User-defined Functions
JuMP natively supports the set of univariate and multivariate functions recognized by the MOI.Nonlinear
submodule. In addition to this list of functions, it is possible to register custom user-defined nonlinear functions. User-defined functions can be used anywhere in @NLobjective
, @NLconstraint
, and @NLexpression
.
JuMP will attempt to automatically register functions it detects in your nonlinear expressions, which usually means manually registering a function is not needed. Two exceptions are if you want to provide custom derivatives, or if the function is not available in the scope of the nonlinear expression.
User-defined functions must return a scalar output. For a work-around, see User-defined operators with vector outputs.
Automatic differentiation
JuMP does not support black-box optimization, so all user-defined functions must provide derivatives in some form. Fortunately, JuMP supports automatic differentiation of user-defined functions, a feature to our knowledge not available in any comparable modeling systems.
Automatic differentiation is not finite differencing. JuMP's automatically computed derivatives are not subject to approximation error.
JuMP uses ForwardDiff.jl to perform automatic differentiation; see the ForwardDiff.jl documentation for a description of how to write a function suitable for automatic differentiation.
Common mistakes when writing a user-defined function
Get an error like No method matching Float64(::ForwardDiff.Dual)
? Read this section, and see the guidelines at ForwardDiff.jl.
The most common error is that your user-defined function is not generic with respect to the number type, that is, don't assume that the input to the function is Float64
.
f(x::Float64) = 2 * x # This will not work.
f(x::Real) = 2 * x # This is good.
f(x) = 2 * x # This is also good.
Another reason you may encounter this error is if you create arrays inside your function which are Float64
.
function bad_f(x...)
y = zeros(length(x)) # This constructs an array of `Float64`!
for i = 1:length(x)
y[i] = x[i]^i
end
return sum(y)
end
function good_f(x::T...) where {T<:Real}
y = zeros(T, length(x)) # Construct an array of type `T` instead!
for i = 1:length(x)
y[i] = x[i]^i
end
return sum(y)
end
Register a function
To register a user-defined function with derivatives computed by automatic differentiation, use the register
method as in the following example:
square(x) = x^2
f(x, y) = (x - 1)^2 + (y - 2)^2
model = Model()
register(model, :square, 1, square; autodiff = true)
register(model, :my_f, 2, f; autodiff = true)
@variable(model, x[1:2] >= 0.5)
@NLobjective(model, Min, my_f(x[1], square(x[2])))

(Chart reading exercises)
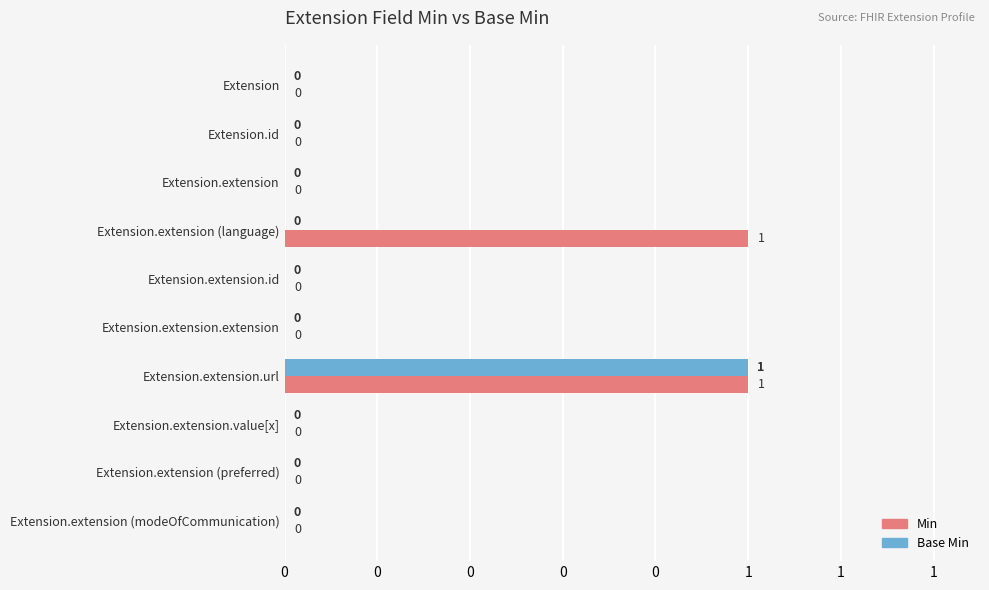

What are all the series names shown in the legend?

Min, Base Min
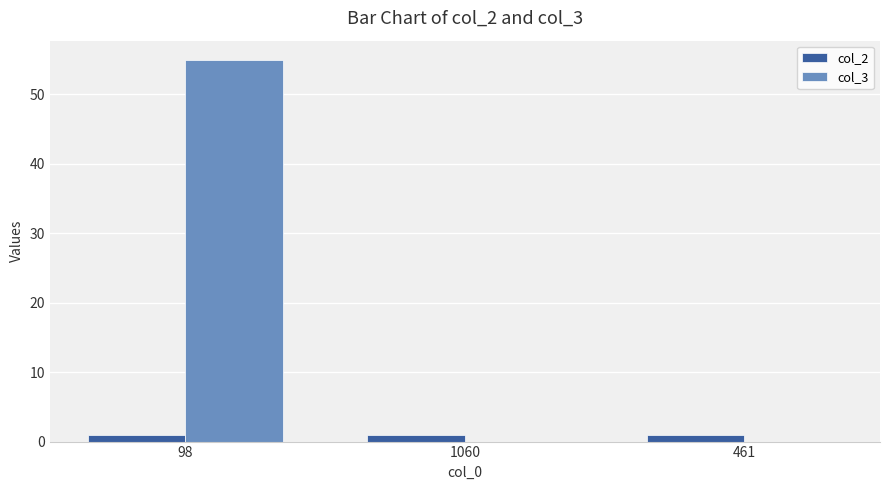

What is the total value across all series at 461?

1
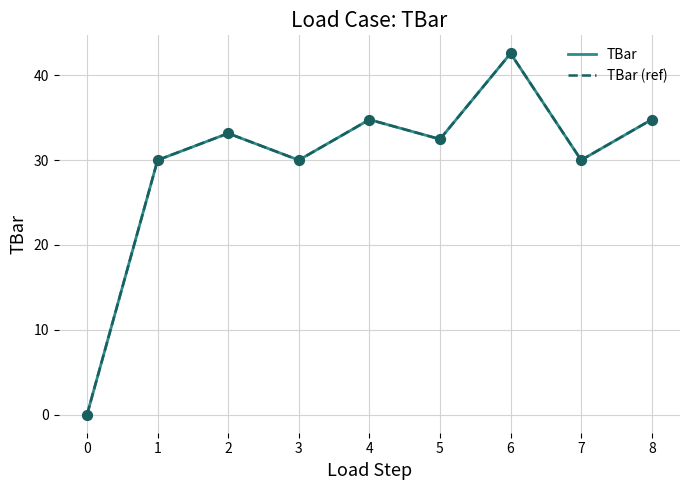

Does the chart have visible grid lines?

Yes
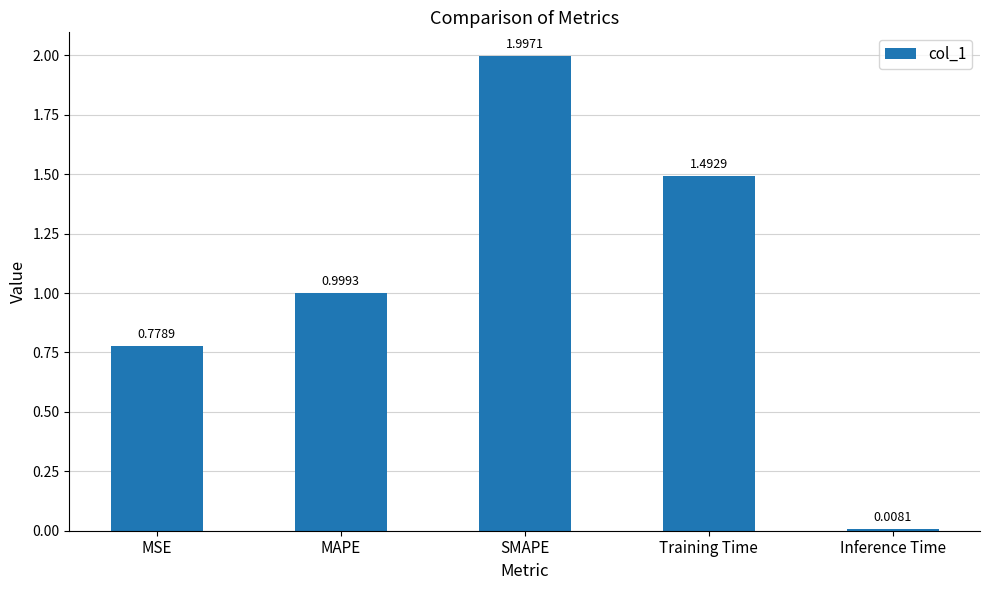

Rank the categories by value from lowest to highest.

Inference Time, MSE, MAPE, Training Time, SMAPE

---

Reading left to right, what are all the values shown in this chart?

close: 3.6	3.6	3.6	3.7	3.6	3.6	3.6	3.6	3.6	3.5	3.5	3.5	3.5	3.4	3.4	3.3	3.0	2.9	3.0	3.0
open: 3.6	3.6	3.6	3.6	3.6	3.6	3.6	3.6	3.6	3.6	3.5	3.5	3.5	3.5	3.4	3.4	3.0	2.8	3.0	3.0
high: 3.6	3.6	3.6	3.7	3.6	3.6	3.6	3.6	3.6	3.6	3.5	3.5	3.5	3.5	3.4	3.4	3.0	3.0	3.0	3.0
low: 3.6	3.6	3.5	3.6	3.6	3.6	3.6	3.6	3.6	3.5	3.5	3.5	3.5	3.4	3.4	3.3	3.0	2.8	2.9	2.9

Prompt —
Transcribe the part of the excerpt on JuMP user-defined functions between "JuMP uses ForwardDiff.jl" and "will not work.", inclusive. Answer from the excerpt on JuMP user-defined functions alone.

Solution to the problem —
JuMP uses ForwardDiff.jl to perform automatic differentiation; see the ForwardDiff.jl documentation for a description of how to write a function suitable for automatic differentiation.
Common mistakes when writing a user-defined function
Get an error like No method matching Float64(::ForwardDiff.Dual)
? Read this section, and see the guidelines at ForwardDiff.jl.
The most common error is that your user-defined function is not generic with respect to the number type, that is, don't assume that the input to the function is Float64
.
f(x::Float64) = 2 * x # This will not work.